Required work:
Gather all lines in the entries below that include the word "Acrylic".

Material provided:

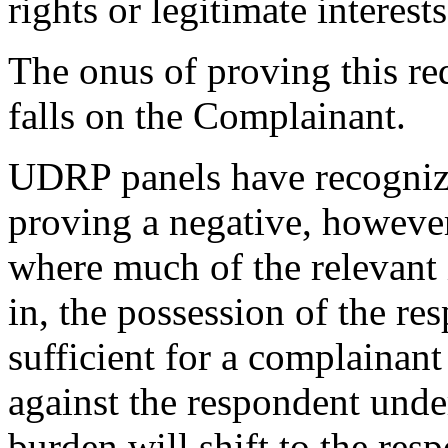
rights or legitimate interes
The onus of proving this re
falls on the Complainant.
UDRP panels have recognized
proving a negative, however
where much of the relevant i
in, the possession of the re
sufficient for a complainant
against the respondent unde
burden will shift to the res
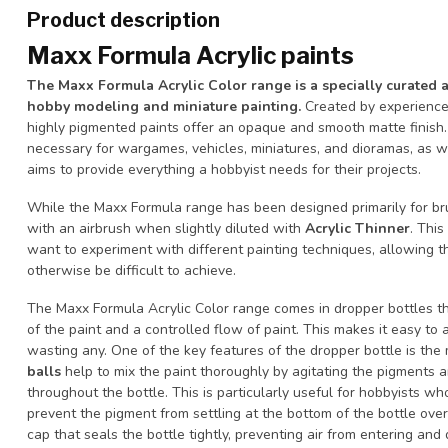
Product description
Maxx Formula Acrylic paints
The Maxx Formula Acrylic Color range is a specially curated 
hobby modeling and miniature painting.
Created by experience
highly pigmented paints offer an opaque and smooth matte finish.
necessary for wargames, vehicles, miniatures, and dioramas, as w
aims to provide everything a hobbyist needs for their projects.
While the Maxx Formula range has been designed primarily for bru
with an airbrush when slightly diluted with
Acrylic Thinner
. This
want to experiment with different painting techniques, allowing 
otherwise be difficult to achieve.
The Maxx Formula Acrylic Color range comes in dropper bottles th
of the paint and a controlled flow of paint. This makes it easy to
wasting any. One of the key features of the dropper bottle is the 
balls
help to mix the paint thoroughly by agitating the pigments a
throughout the bottle. This is particularly useful for hobbyists who
prevent the pigment from settling at the bottom of the bottle over 
cap that seals the bottle tightly, preventing air from entering and 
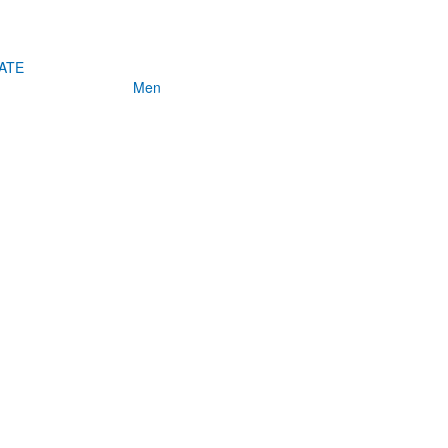
ATE
Men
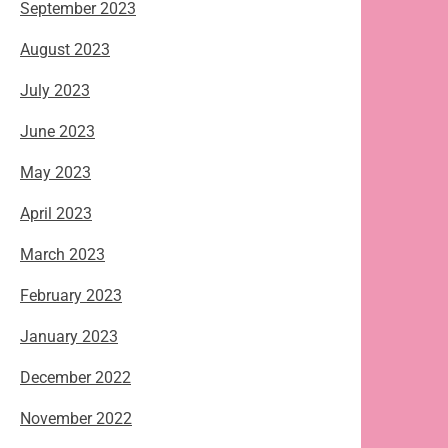
September 2023
August 2023
July 2023
June 2023
May 2023
April 2023
March 2023
February 2023
January 2023
December 2022
November 2022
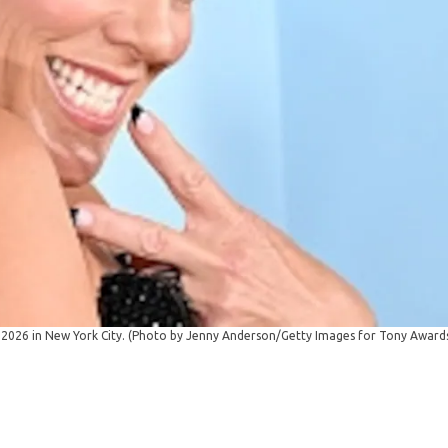
 2026 in New York City. (Photo by Jenny Anderson/Getty Images for Tony Award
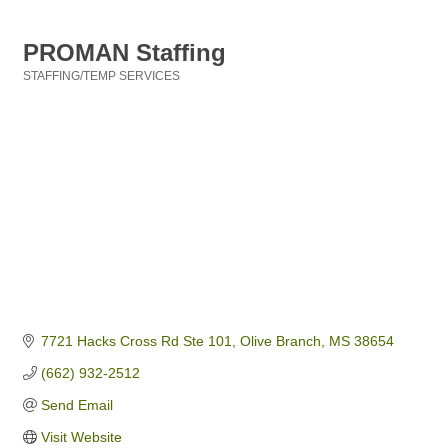
PROMAN Staffing
STAFFING/TEMP SERVICES
Categories
7721 Hacks Cross Rd Ste 101
Olive Branch
MS
38654
(662) 932-2512
Send Email
Visit Website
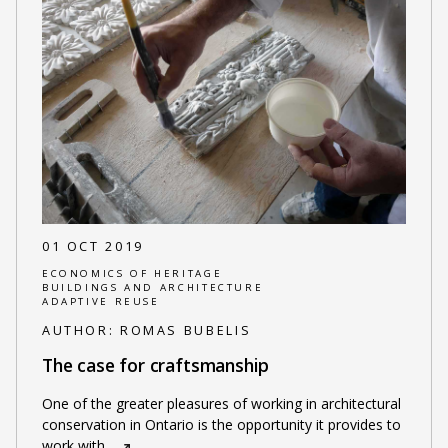
01 OCT 2019
ECONOMICS OF HERITAGE
BUILDINGS AND ARCHITECTURE
ADAPTIVE REUSE
AUTHOR:
ROMAS BUBELIS
The case for craftsmanship
One of the greater pleasures of working in architectural
conservation in Ontario is the opportunity it provides to
work with
…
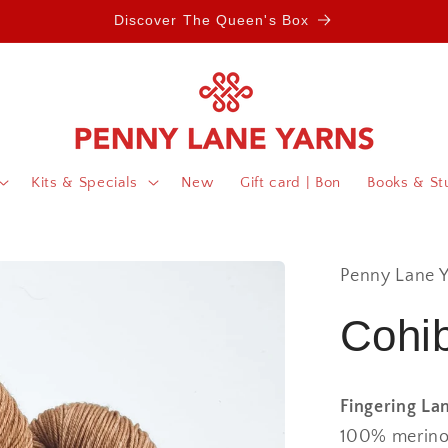
Discover The Queen's Box
Kits & Specials
New
Gift card | Bon
Books & Stu
Penny Lane Y
Cohib
Fingering La
100% merino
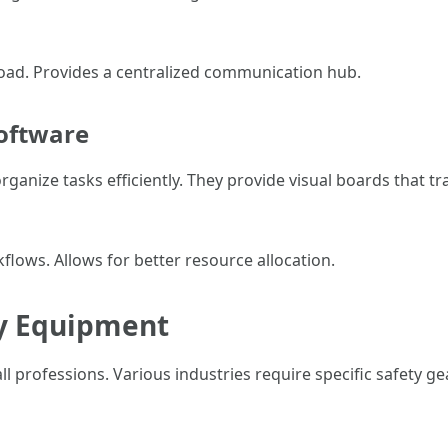
ad. Provides a centralized communication hub.
oftware
ganize tasks efficiently. They provide visual boards that tr
flows. Allows for better resource allocation.
ty Equipment
all professions. Various industries require specific safety 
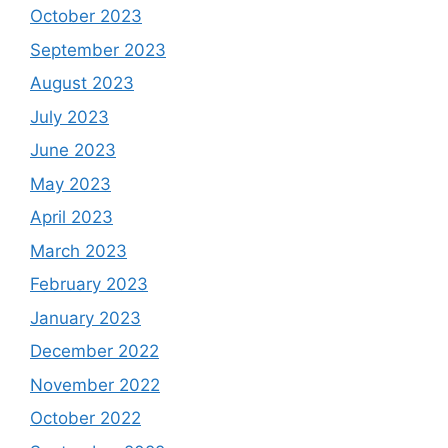
October 2023
September 2023
August 2023
July 2023
June 2023
May 2023
April 2023
March 2023
February 2023
January 2023
December 2022
November 2022
October 2022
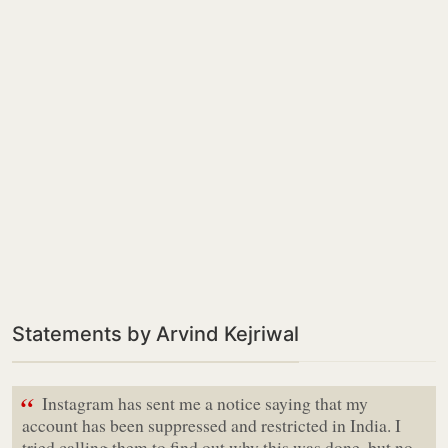
Statements by Arvind Kejriwal
“
Instagram has sent me a notice saying that my
account has been suppressed and restricted in India. I
tried calling them to find out why this was done, but no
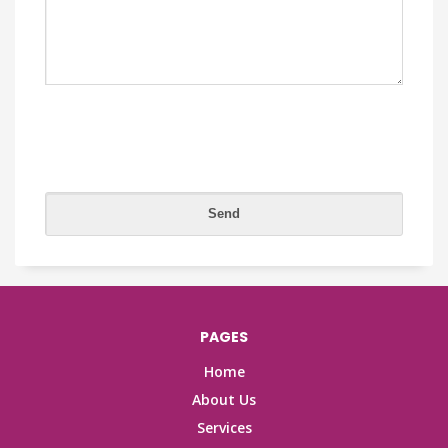
PAGES
Home
About Us
Services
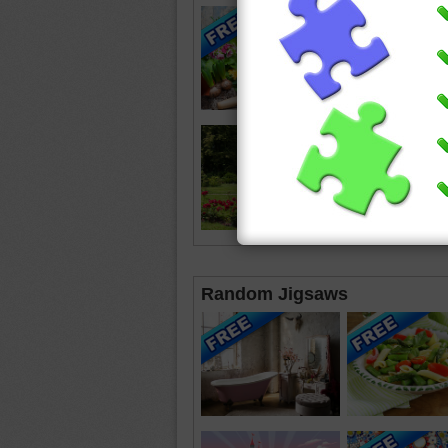
Random Jigsaws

Response area:
Maxx Formula Acrylic paints
The Maxx Formula Acrylic Color range is a specially curated 
Acrylic Thinner
The Maxx Formula Acrylic Color range comes in dropper bottles th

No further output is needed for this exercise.